By Sarah Moore
PoliSci 236: Theories of Civil Society, Philanthropy, and the Nonprofit Sector has always taught its students about the nature and challenges of donating money. Only recently, however, have these students been able to learn through real philanthropic experience.
For the second year in a row, the class will give away $100,000 by the end of the quarter. The Once Upon a Time Foundation in Fort Worth, Texas, provided funds—to this class and to similar ones at other universities such as Yale, Princeton and the University of Pennsylvania—to enable undergraduate and graduate students to gain firsthand insight into the progress of giving money.
Visiting Scholar and Lecturer Bruce Sievers has taught the course for 10 years, instructing students on the history, nature and challenges of the nonprofit sector and philanthropy. Sievers said that the donation process is far more difficult than students initially imagine.
“What many people find is that it’s more of a challenge to give money away than you might anticipate because resources in almost all the fields that nonprofits work in are very scarce,” Sievers said. “Students quickly realize what a delicate responsibility it is to be charged with that decision-making but to be working in areas that they may be less knowledgeable in than the people receiving the money.”
The Once Upon a Time Foundation’s grant comes to Stanford through the Center on Philanthropy and Civil Society (PACS), with the course instructor deciding how he or she will incorporate the funds into the curriculum.
Last year, Sievers divided students into four teams with different philanthropic focuses. The teams sent out a Request for Proposal to nonprofits that align with their group’s interests, interviewed responding nonprofits and donated money to between up to three organizations.
Throughout the quarter, students apply some of the broader knowledge gained in class about philanthropy and civil society in weekly sections, where they do most of the work determining which organizations they will choose for their donations. This year’s team topics are education, environment, international development and policy advocacy.

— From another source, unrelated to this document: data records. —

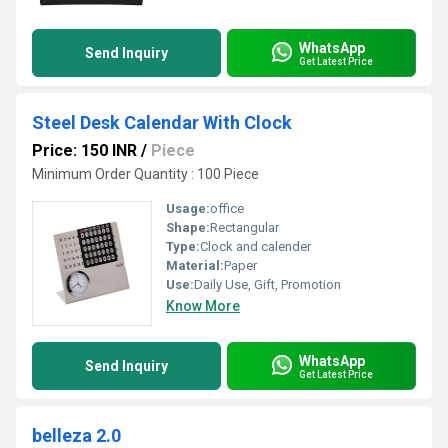
WhatsApp
Send Inquiry
Get Latest Price
Steel Desk Calendar With Clock
Price: 150 INR
/
Piece
Minimum Order Quantity : 100 Piece
Usage:
office
Shape:
Rectangular
Type:
Clock and calender
Material:
Paper
Use:
Daily Use, Gift, Promotion
Know More
WhatsApp
Send Inquiry
Get Latest Price
belleza 2.0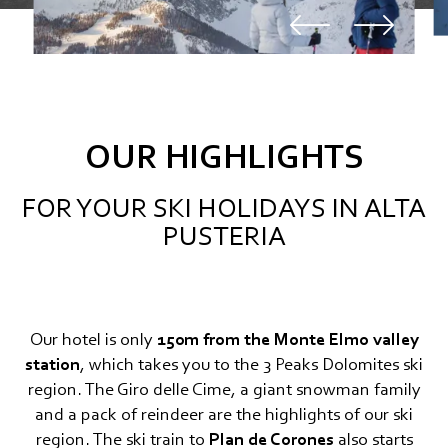
OUR HIGHLIGHTS
FOR YOUR SKI HOLIDAYS IN ALTA
PUSTERIA
Our hotel is only
150m from the Monte Elmo valley
station
, which takes you to the 3 Peaks Dolomites ski
region. The Giro delle Cime, a giant snowman family
and a pack of reindeer are the highlights of our ski
region. The ski train to
Plan de Corones
also starts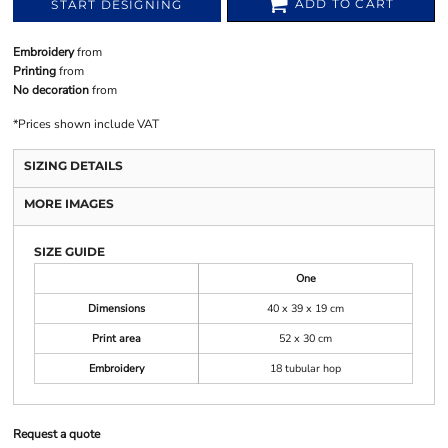
ADD TO CART
START DESIGNING
Embroidery
from
Printing
from
No decoration
from
*
Prices shown include VAT
SIZING DETAILS
MORE IMAGES
SIZE GUIDE
One
Dimensions
40 x 39 x 19 cm
Print area
52 x 30 cm
Embroidery
18 tubular hop
Request a quote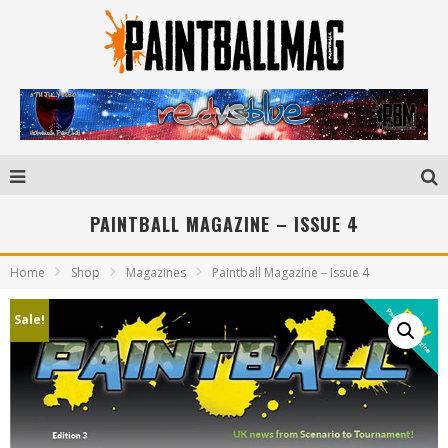
PAINTBALL MAGAZINE – ISSUE 4
Home
Shop
Magazines
Paintball Magazine – Issue 4
Sale!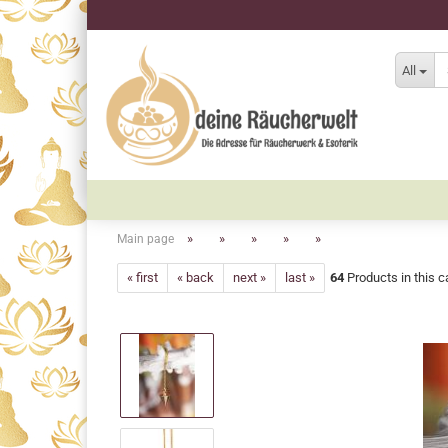
All
»
»
»
»
»
Main page
« first
« back
next »
last »
64
Products in this c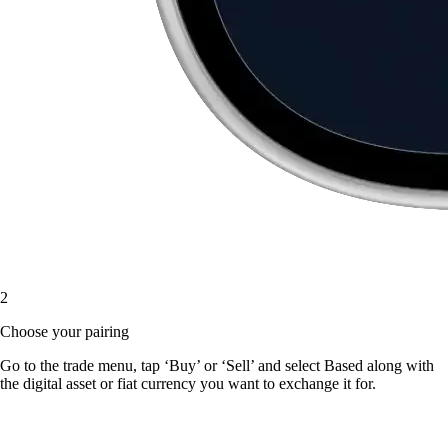
2
Choose your pairing
Go to the trade menu, tap ‘Buy’ or ‘Sell’ and select Based along with
the digital asset or fiat currency you want to exchange it for.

Sara Conklin, who took PoliSci 236 last year as a graduate student, credited the class and the skills she learned with helping her to obtain her current job at the Human Rights Council in Washington, D.C. She specifically cited the experience she gained working with a board of directors, grant-making and fundraising.
“The grant-making process is so time-consuming, but it was set up really perfectly for spring quarter for us to be able to have a really nice progression and enabled us to feel really confident when we were allocating our funds that we had taken all the necessary measures to make these grants to organizations which we were proud of and to which we were committed,” Conklin said.
Conklin said she was surprised by how intimately and independently students were allowed to work with the organizations.
“Being entrusted with that amount of money was huge and it was a crazy power dynamic,” she said, “because all of a sudden you are being entrusted with all the small details that make up a nonprofit organization and you’re on the other side when usually students are the ones volunteering.”
Sievers said that this experiential approach to learning about philanthropy stresses not just the impact but also the strategy of giving.
“Also, there are these larger questions of strategy,” Sievers said. “What are you trying to accomplish with this money? Are you trying to allocate it to something you think is important? Are you looking strategically, asking where you can get the most bang for your buck?”
According to Kim Meredith, executive director of PACS, classes like PoliSci 236 are particularly important in the current economic climate.
“The value of individual philanthropy becomes even more valuable because there are less dollars of government and people are more mindful and the strategic value is really critical,” Meredith said. “Teaching good philanthropy and grant-making can have a broader effect than simple charity-giving because it influences systemic change.”